Raw data ->
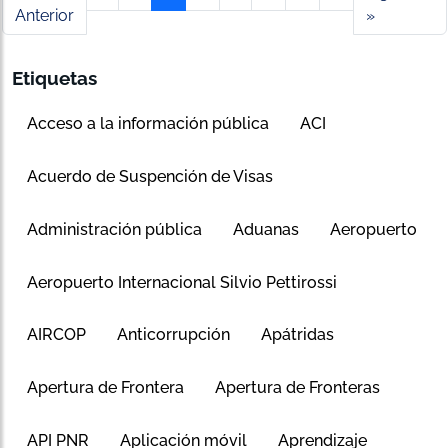
Anterior
»
Etiquetas
Acceso a la información pública
ACI
Acuerdo de Suspención de Visas
Administración pública
Aduanas
Aeropuerto
Aeropuerto Internacional Silvio Pettirossi
AIRCOP
Anticorrupción
Apátridas
Apertura de Frontera
Apertura de Fronteras
API PNR
Aplicación móvil
Aprendizaje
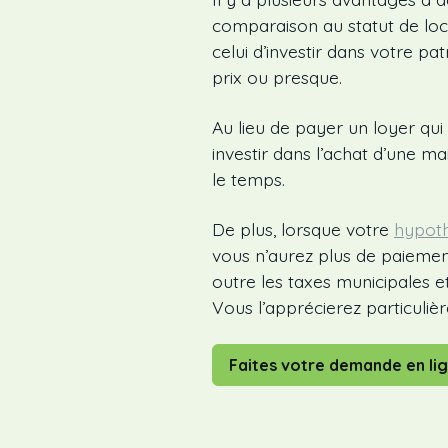
comparaison au statut de loc
celui d’investir dans votre p
prix ou presque.
Au lieu de payer un loyer qui
investir dans l’achat d’une m
le temps.
De plus, lorsque votre
hypot
vous n’aurez plus de paiemen
outre les taxes municipales et
Vous l’apprécierez particulièr
Faites votre demande en li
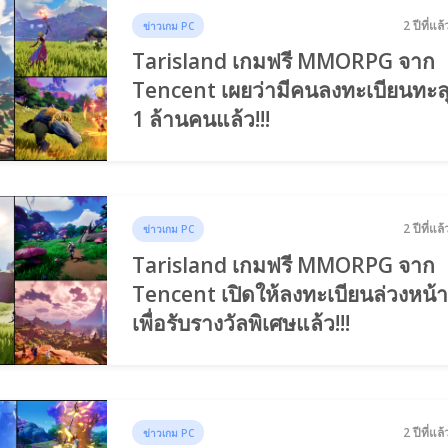
2 ปีที่แล้
ข่าวเกม PC
Tarisland เกมฟรี MMORPG จาก
Tencent เผยว่ามีคนลงทะเบียนทะล
1 ล้านคนแล้ว!!!
2 ปีที่แล้
ข่าวเกม PC
Tarisland เกมฟรี MMORPG จาก
Tencent เปิดให้ลงทะเบียนล่วงหน้
เพื่อรับรางวัลพิเศษแล้ว!!!
2 ปีที่แล้
ข่าวเกม PC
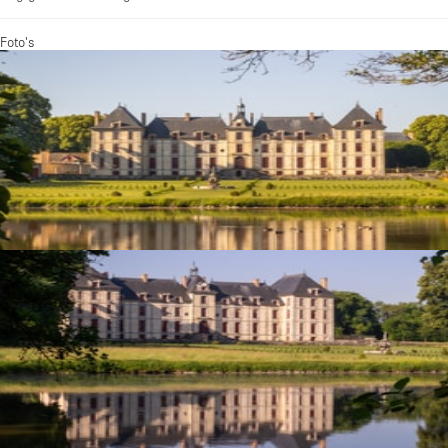
Foto's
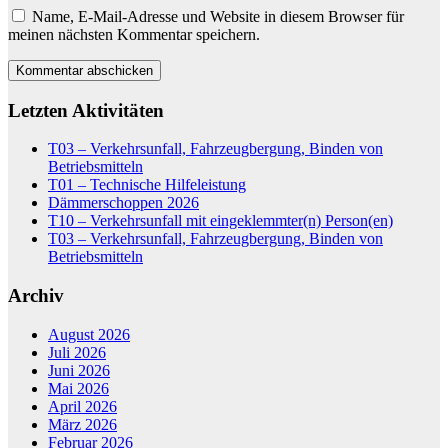
Name, E-Mail-Adresse und Website in diesem Browser für
meinen nächsten Kommentar speichern.
Letzten Aktivitäten
T03 – Verkehrsunfall, Fahrzeugbergung, Binden von
Betriebsmitteln
T01 – Technische Hilfeleistung
Dämmerschoppen 2026
T10 – Verkehrsunfall mit eingeklemmter(n) Person(en)
T03 – Verkehrsunfall, Fahrzeugbergung, Binden von
Betriebsmitteln
Archiv
August 2026
Juli 2026
Juni 2026
Mai 2026
April 2026
März 2026
Februar 2026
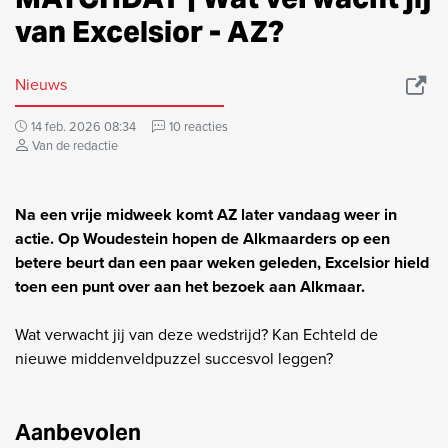
van Excelsior - AZ?
Nieuws
14 feb. 2026 08:34
10 reacties
Van de redactie
Na een vrije midweek komt AZ later vandaag weer in
actie. Op Woudestein hopen de Alkmaarders op een
betere beurt dan een paar weken geleden, Excelsior hield
toen een punt over aan het bezoek aan Alkmaar.
Wat verwacht jij van deze wedstrijd? Kan Echteld de
nieuwe middenveldpuzzel succesvol leggen?
Aanbevolen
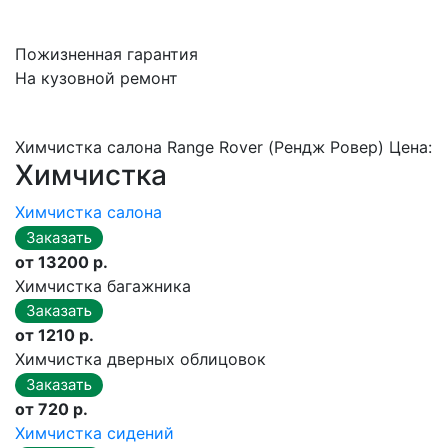
Пожизненная гарантия
На кузовной ремонт
Химчистка салона Range Rover (Рендж Ровер) Цена:
Химчистка
Химчистка салона
от 13200 р.
Химчистка багажника
от 1210 р.
Химчистка дверных облицовок
от 720 р.
Химчистка сидений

What this task involves ->
Report every line in the data above in which the word "plus" appears.

Expected output ->
De plus, lorsque votre
vous n’aurez plus de paiemen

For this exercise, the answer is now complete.